Afandi somasi manajemen Persebaya

rachmat afandi

KANALSATU – Klub Persebaya yang berlaga di Liga 2, baru saja memutus kontrak dengan Rachmat Afandi. Merasa dipecat, Afandi langsung mensomasi manajemen Persebaya.

Fandi, demikian panggilan akrabnya melayangkan somasi pada 3 Mei lalu, melalui pengacaranya Muslikin. “Saya merasa dirugikan karena diputus sepihak oleh manajemen,” ungkap Fandi, Senin (8/5).

Fandi diputus sepihak oleh manajemen Persebaya, lantaran cedera yang ia alami ketika membela Persebaya di Piala Dirgantara. Apalagi, selama ini Persebaya dianggap tidak bertanggung jawab, terkait semua biaya pengobatan cedera lutut kirinya ditanggung sendiri oleh Fandi.  

“Saya sudah melayangkan somasi pertama ke Persebaya, terkait pemutusan kontrak. Mereka bilang karena cedera saya. Padahal pemulihan cedera saya biayai sendiri,” sambung Fandi.

Sampai saat ini, manajemen Persebaya belum menanggapi somasi yang ia layangkan. Untuk itu, ia menyerahkan sepenuhnya kepada pengacaranya. Melalui Muslikin selaku pengacaranya, Fandi memaparkan alasannya, tuntutannya, maupun langkah-langkah yang akan ditempuh ke depannya.

Selanjutnya, Muslikin rencananya akan melayangkan somasi kedua, bila tidak segera ditanggapi oleh manajemen Persebaya. Dan akan disusul somasi ketiga, atau yang terakhir sebelum mengambil upaya hukum.

Sementara itu, manajemen Persebaya belum bersedia memberikan jawaban mengenai somasi tersebut.

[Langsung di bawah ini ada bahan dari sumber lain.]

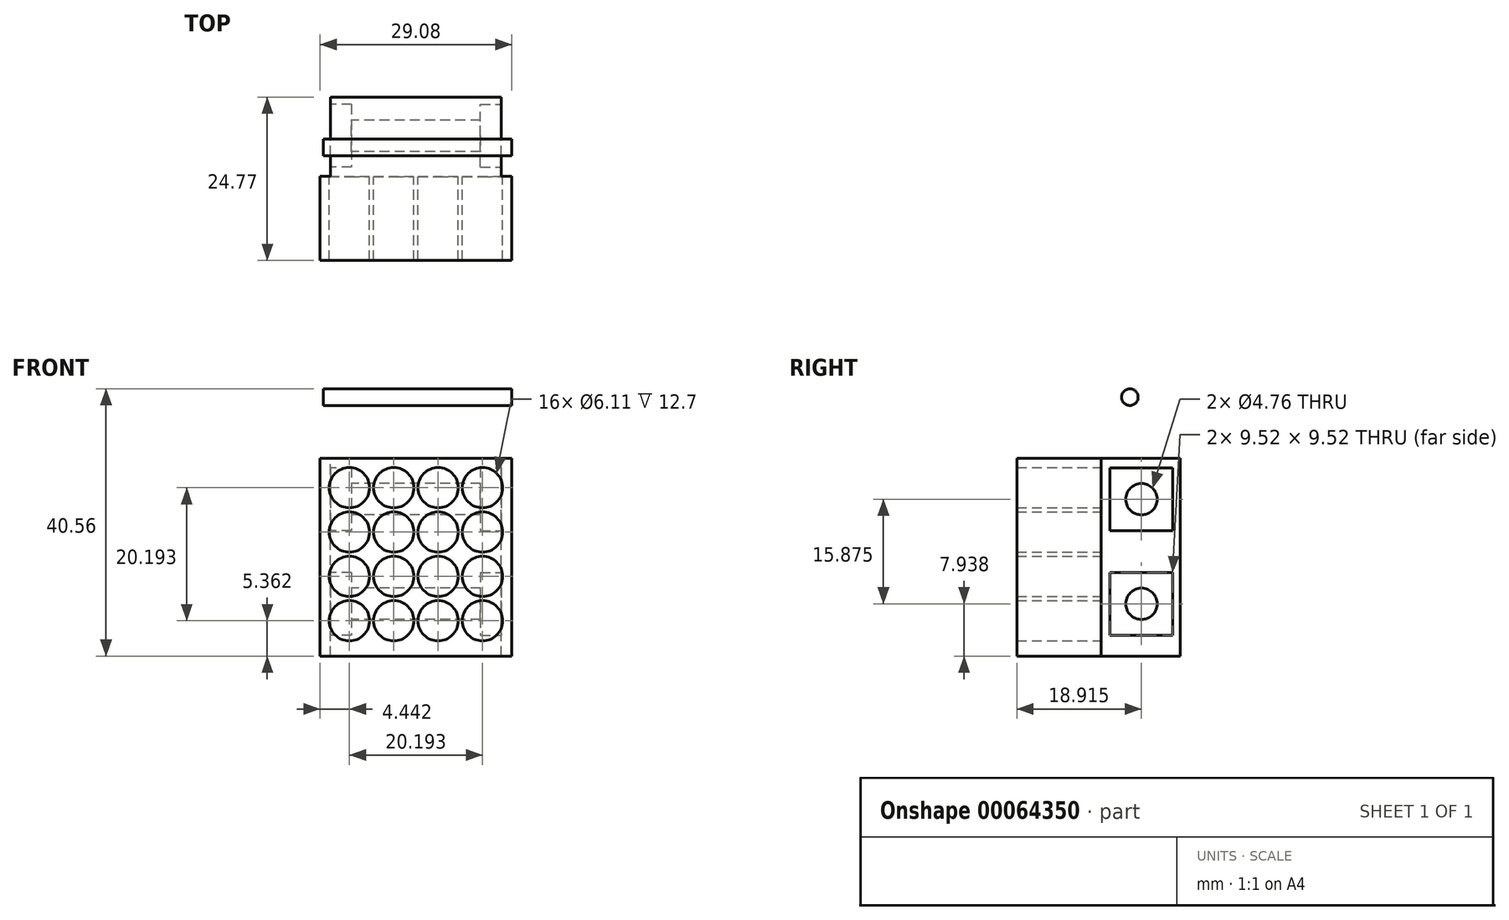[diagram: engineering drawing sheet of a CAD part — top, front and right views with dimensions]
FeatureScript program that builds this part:
annotation { "Feature Type Name" : "Feature", "Feature Type Description" : "" }
export const myFeature = defineFeature(function(context is Context, id is Id, definition is map)
    precondition{}
    {
        {
            var Q0;
            Q0=qCreatedBy(makeId("Front.planeOp"),FACE);
            var sketch = newSketch(context, id + "F0", { "sketchPlane" : qUnion([Q0])});
            skLineSegment(sketch, "E0.bottom", {"start": v(0, 0) * mm, "end": v(-29.08, 0) * mm});
            skLineSegment(sketch, "E0.top", {"start": v(0, 30) * mm, "end": v(-29.08, 30) * mm});
            skLineSegment(sketch, "E0.left", {"start": v(0, 0) * mm, "end": v(0, 30) * mm});
            skLineSegment(sketch, "E0.right", {"start": v(-29.08, 0) * mm, "end": v(-29.08, 30) * mm});
            skCircle(sketch, "E1", {"center": v(-4.45, 25.55) * mm, "radius": 3.06 * mm});
            skCircle(sketch, "E2.0.1.0", {"center": v(-4.45, 18.82) * mm, "radius": 3.06 * mm});
            skCircle(sketch, "E2.0.2.0", {"center": v(-4.45, 12.1) * mm, "radius": 3.06 * mm});
            skCircle(sketch, "E2.1.0.0", {"center": v(-11.18, 25.55) * mm, "radius": 3.06 * mm});
            skCircle(sketch, "E2.1.1.0", {"center": v(-11.18, 18.82) * mm, "radius": 3.06 * mm});
            skCircle(sketch, "E2.1.2.0", {"center": v(-11.18, 12.1) * mm, "radius": 3.06 * mm});
            skCircle(sketch, "E2.2.0.0", {"center": v(-17.9, 25.55) * mm, "radius": 3.06 * mm});
            skCircle(sketch, "E2.2.1.0", {"center": v(-17.9, 18.82) * mm, "radius": 3.06 * mm});
            skCircle(sketch, "E2.2.2.0", {"center": v(-17.9, 12.1) * mm, "radius": 3.06 * mm});
            skLineSegment(sketch, "E2.direction1", {"start": v(-4.45, 25.55) * mm, "end": v(-11.18, 25.55) * mm, "construction": true});
            skLineSegment(sketch, "E2.direction2", {"start": v(-4.45, 25.55) * mm, "end": v(-4.45, 18.82) * mm, "construction": true});
            skCircle(sketch, "E3.0.3.0", {"center": v(-24.64, 25.55) * mm, "radius": 3.06 * mm});
            skCircle(sketch, "E3.0.3.1", {"center": v(-24.64, 18.82) * mm, "radius": 3.06 * mm});
            skCircle(sketch, "E3.0.3.2", {"center": v(-24.64, 12.1) * mm, "radius": 3.06 * mm});
            skCircle(sketch, "E4.0.0.3", {"center": v(-4.45, 5.36) * mm, "radius": 3.06 * mm});
            skCircle(sketch, "E4.0.1.3", {"center": v(-11.18, 5.36) * mm, "radius": 3.06 * mm});
            skCircle(sketch, "E4.0.2.3", {"center": v(-17.9, 5.36) * mm, "radius": 3.06 * mm});
            skCircle(sketch, "E4.0.3.3", {"center": v(-24.64, 5.36) * mm, "radius": 3.06 * mm});
            skLineSegment(sketch, "E5", {"start": v(-29.08, 15) * mm, "end": v(0, 15) * mm, "construction": true});
            skSolve(sketch);
        }
        {
            var Q0;
            Q0=makeQuery(id+"F0.imprint","IMPRINT",FACE,{"disambiguationData":[TD([[makeQuery(id+"F0.imprint","IMPRINT",EDGE,{"derivedFrom":sQuery(id+"F0.wireOp",EDGE,"E0.bottom")}),-1.0]])]});
            extrude(context, id + "F1", {"entities" : qUnion([Q0]), "depth" : 12.7 * mm, "offsetDistance" : 25.4 * mm});
        }
        {
            var Q0;
            Q0=makeQuery(id+"F1.opExtrude","CAP_FACE",FACE,{"disambiguationData":[OSD([sQuery(id+"F0.wireOp",EDGE,"E0.bottom"),sQuery(id+"F0.wireOp",EDGE,"E0.top"),sQuery(id+"F0.wireOp",EDGE,"E0.left"),sQuery(id+"F0.wireOp",EDGE,"E0.right"),sQuery(id+"F0.wireOp",EDGE,"E1"),sQuery(id+"F0.wireOp",EDGE,"E2.0.1.0"),sQuery(id+"F0.wireOp",EDGE,"E2.0.2.0"),sQuery(id+"F0.wireOp",EDGE,"E2.1.0.0"),sQuery(id+"F0.wireOp",EDGE,"E2.1.1.0"),sQuery(id+"F0.wireOp",EDGE,"E2.1.2.0"),sQuery(id+"F0.wireOp",EDGE,"E2.2.0.0"),sQuery(id+"F0.wireOp",EDGE,"E2.2.1.0"),sQuery(id+"F0.wireOp",EDGE,"E2.2.2.0")])],"isStart":true});
            var sketch = newSketch(context, id + "F2", { "sketchPlane" : qUnion([Q0])});
            skLineSegment(sketch, "E6.bottom", {"start": v(0, 30) * mm, "end": v(29.08, 30) * mm});
            skLineSegment(sketch, "E6.top", {"start": v(0, 0) * mm, "end": v(29.08, 0) * mm});
            skLineSegment(sketch, "E6.left", {"start": v(0, 30) * mm, "end": v(0, 0) * mm});
            skLineSegment(sketch, "E6.right", {"start": v(29.08, 30) * mm, "end": v(29.08, 0) * mm});
            skSolve(sketch);
        }
        {
            var Q0;
            Q0=qSketchRegion(id+"F2",true);
            extrude(context, id + "F3", {"entities" : qUnion([Q0]), "operationType" : NewBodyOperationType.ADD, "depth" : 12.06 * mm, "offsetDistance" : 25.4 * mm});
        }
        {
            var Q0;
            Q0=makeQuery(id+"F3.boolean.opBoolean","MERGE",FACE,{"derivedFrom":[makeQuery(id+"F1.opExtrude","SWEPT_FACE",FACE,{"disambiguationData":[OSD([sQuery(id+"F0.wireOp",EDGE,"E0.left")])]}),makeQuery(id+"F3.opExtrude","SWEPT_FACE",FACE,{"disambiguationData":[OSD([sQuery(id+"F2.wireOp",EDGE,"E6.left")])]})]});
            var sketch = newSketch(context, id + "F4", { "sketchPlane" : qUnion([Q0])});
            skLineSegment(sketch, "E7.bottom", {"start": v(0.07, 0) * mm, "end": v(12.07, 0) * mm});
            skLineSegment(sketch, "E7.top", {"start": v(0.07, 30) * mm, "end": v(12.07, 30) * mm});
            skLineSegment(sketch, "E7.left", {"start": v(0.07, 0) * mm, "end": v(0.07, 30) * mm});
            skLineSegment(sketch, "E7.right", {"start": v(12.07, 0) * mm, "end": v(12.07, 30) * mm});
            skSolve(sketch);
        }
        {
            var Q0;
            Q0=qSketchRegion(id+"F4",true);
            extrude(context, id + "F5", {"entities" : qUnion([Q0]), "operationType" : NewBodyOperationType.REMOVE, "oppositeDirection" : true, "depth" : 1.59 * mm});
        }
        {
            var Q0;
            Q0=makeQuery(id+"F3.boolean.opBoolean","MERGE",FACE,{"derivedFrom":[makeQuery(id+"F1.opExtrude","SWEPT_FACE",FACE,{"disambiguationData":[OSD([sQuery(id+"F0.wireOp",EDGE,"E0.right")])]}),makeQuery(id+"F3.opExtrude","SWEPT_FACE",FACE,{"disambiguationData":[OSD([sQuery(id+"F2.wireOp",EDGE,"E6.right")])]})]});
            var sketch = newSketch(context, id + "F6", { "sketchPlane" : qUnion([Q0])});
            skLineSegment(sketch, "E8.bottom", {"start": v(-12.06, 0) * mm, "end": v(-0.06, 0) * mm});
            skLineSegment(sketch, "E8.top", {"start": v(-12.07, 30) * mm, "end": v(-0.07, 30) * mm});
            skLineSegment(sketch, "E8.left", {"start": v(-12.06, 0) * mm, "end": v(-12.07, 30) * mm});
            skLineSegment(sketch, "E8.right", {"start": v(-0.06, 0) * mm, "end": v(-0.07, 30) * mm});
            skSolve(sketch);
        }
        {
            var Q0;
            Q0=qSketchRegion(id+"F6",true);
            extrude(context, id + "F7", {"entities" : qUnion([Q0]), "operationType" : NewBodyOperationType.REMOVE, "oppositeDirection" : true, "depth" : 1.59 * mm});
        }
        {
            var Q0;
            Q0=makeQuery(id+"F7.boolean.opBoolean","COPY",FACE,{"derivedFrom":makeQuery(id+"F7.opExtrude","CAP_FACE",FACE,{"disambiguationData":[OSD([sQuery(id+"F6.wireOp",EDGE,"E8.bottom"),sQuery(id+"F6.wireOp",EDGE,"E8.top"),sQuery(id+"F6.wireOp",EDGE,"E8.left"),sQuery(id+"F6.wireOp",EDGE,"E8.right")])],"isStart":false})});
            var sketch = newSketch(context, id + "F8", { "sketchPlane" : qUnion([Q0])});
            skCircle(sketch, "E9", {"center": v(-6.21, 23.81) * mm, "radius": 2.38 * mm});
            skCircle(sketch, "E10", {"center": v(-6.21, 7.94) * mm, "radius": 2.38 * mm});
            skLineSegment(sketch, "E11", {"start": v(-6.22, 30) * mm, "end": v(-6.21, 0) * mm, "construction": true});
            skPoint(sketch, "E12", {"position": v(-6.22, 30) * mm});
            skSolve(sketch);
        }
        {
            var Q0;
            Q0=qSketchRegion(id+"F8",true);
            extrude(context, id + "F9", {"entities" : qUnion([Q0]), "operationType" : NewBodyOperationType.REMOVE, "endBound" : BoundingType.THROUGH_ALL, "oppositeDirection" : true, "depth" : 25.4 * mm});
        }
        {
            var Q0;
            Q0=makeQuery(id+"F7.boolean.opBoolean","COPY",FACE,{"derivedFrom":makeQuery(id+"F7.opExtrude","CAP_FACE",FACE,{"disambiguationData":[OSD([sQuery(id+"F6.wireOp",EDGE,"E8.bottom"),sQuery(id+"F6.wireOp",EDGE,"E8.top"),sQuery(id+"F6.wireOp",EDGE,"E8.left"),sQuery(id+"F6.wireOp",EDGE,"E8.right")])],"isStart":false})});
            var sketch = newSketch(context, id + "F10", { "sketchPlane" : qUnion([Q0])});
            skLineSegment(sketch, "E13.bottom", {"start": v(-10.98, 28.57) * mm, "end": v(-1.45, 28.57) * mm});
            skLineSegment(sketch, "E13.top", {"start": v(-10.98, 19.05) * mm, "end": v(-1.45, 19.05) * mm});
            skLineSegment(sketch, "E13.left", {"start": v(-10.98, 28.57) * mm, "end": v(-10.98, 19.05) * mm});
            skLineSegment(sketch, "E13.right", {"start": v(-1.45, 28.57) * mm, "end": v(-1.45, 19.05) * mm});
            skPoint(sketch, "E13.middle", {"position": v(-6.21, 23.81) * mm});
            skLineSegment(sketch, "E14.bottom", {"start": v(-10.98, 12.7) * mm, "end": v(-1.45, 12.7) * mm});
            skLineSegment(sketch, "E14.top", {"start": v(-10.98, 3.18) * mm, "end": v(-1.45, 3.18) * mm});
            skLineSegment(sketch, "E14.left", {"start": v(-10.98, 12.7) * mm, "end": v(-10.98, 3.18) * mm});
            skLineSegment(sketch, "E14.right", {"start": v(-1.45, 12.7) * mm, "end": v(-1.45, 3.18) * mm});
            skPoint(sketch, "E14.middle", {"position": v(-6.21, 7.94) * mm});
            skPoint(sketch, "E14.cornerSnap0", {"position": v(-10.98, 23.81) * mm});
            skSolve(sketch);
        }
        {
            var Q0;
            Q0=makeQuery(id+"F5.boolean.opBoolean","COPY",FACE,{"derivedFrom":makeQuery(id+"F5.opExtrude","CAP_FACE",FACE,{"disambiguationData":[OSD([sQuery(id+"F4.wireOp",EDGE,"E7.bottom"),sQuery(id+"F4.wireOp",EDGE,"E7.top"),sQuery(id+"F4.wireOp",EDGE,"E7.left"),sQuery(id+"F4.wireOp",EDGE,"E7.right")])],"isStart":false})});
            var sketch = newSketch(context, id + "F11", { "sketchPlane" : qUnion([Q0])});
            skLineSegment(sketch, "E15.bottom", {"start": v(1.45, 28.58) * mm, "end": v(10.98, 28.58) * mm});
            skLineSegment(sketch, "E15.top", {"start": v(1.45, 19.05) * mm, "end": v(10.98, 19.05) * mm});
            skLineSegment(sketch, "E15.left", {"start": v(1.45, 28.58) * mm, "end": v(1.45, 19.05) * mm});
            skLineSegment(sketch, "E15.right", {"start": v(10.98, 28.58) * mm, "end": v(10.98, 19.05) * mm});
            skPoint(sketch, "E15.middle", {"position": v(6.21, 23.81) * mm});
            skLineSegment(sketch, "E16.bottom", {"start": v(1.45, 12.7) * mm, "end": v(10.98, 12.7) * mm});
            skLineSegment(sketch, "E16.top", {"start": v(1.45, 3.17) * mm, "end": v(10.98, 3.17) * mm});
            skLineSegment(sketch, "E16.left", {"start": v(1.45, 12.7) * mm, "end": v(1.45, 3.17) * mm});
            skLineSegment(sketch, "E16.right", {"start": v(10.98, 12.7) * mm, "end": v(10.98, 3.17) * mm});
            skPoint(sketch, "E16.middle", {"position": v(6.21, 7.94) * mm});
            skSolve(sketch);
        }
        {
            var Q0;
            Q0 = qSketchRegion(id + "F10", true);
            extrude(context, id + "F12", {"entities" : qUnion([Q0]), "operationType" : NewBodyOperationType.REMOVE, "oppositeDirection" : true, "depth" : 3.17 * mm});
        }
        {
            var Q0;
            Q0 = qSketchRegion(id + "F11", true);
            extrude(context, id + "F13", {"entities" : qUnion([Q0]), "operationType" : NewBodyOperationType.REMOVE, "oppositeDirection" : true, "depth" : 3.17 * mm});
        }
        {
            var Q0;
            Q0=makeQuery(id+"F3.boolean.opBoolean","MERGE",FACE,{"derivedFrom":[makeQuery(id+"F1.opExtrude","SWEPT_FACE",FACE,{"disambiguationData":[OSD([sQuery(id+"F0.wireOp",EDGE,"E0.left")])]}),makeQuery(id+"F3.opExtrude","SWEPT_FACE",FACE,{"disambiguationData":[OSD([sQuery(id+"F2.wireOp",EDGE,"E6.left")])]})]});
            var sketch = newSketch(context, id + "F14", { "sketchPlane" : qUnion([Q0])});
            skCircle(sketch, "E17", {"center": v(4.45, 39.3) * mm, "radius": 1.26 * mm});
            skSolve(sketch);
        }
        {
            var Q0;
            Q0 = qSketchRegion(id + "F14", true);
            var Q1;
            Q1=sQuery(id+"F14.wireOp",EDGE,"E17");
            extrude(context, id + "F15", {"entities" : qUnion([Q0]), "surfaceEntities" : qUnion([Q1]), "oppositeDirection" : true, "depth" : 28.57 * mm, "offsetDistance" : 25.4 * mm});
        }
    });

Manajer Persebaya Choesnoel Faried pun menolak berkomentar. Ia menyebutkan, saat ini manajemen Persebaya masih fokus menyiapkan tim guna menghadapi Persepam Madura Utama pada 11 Mei mendatang. “Maaf kami tidak bisa berkomentar dulu. Nanti setelah pertandingan lawan Persepam baru kami memikirkan yang lain,” katanya. (win16).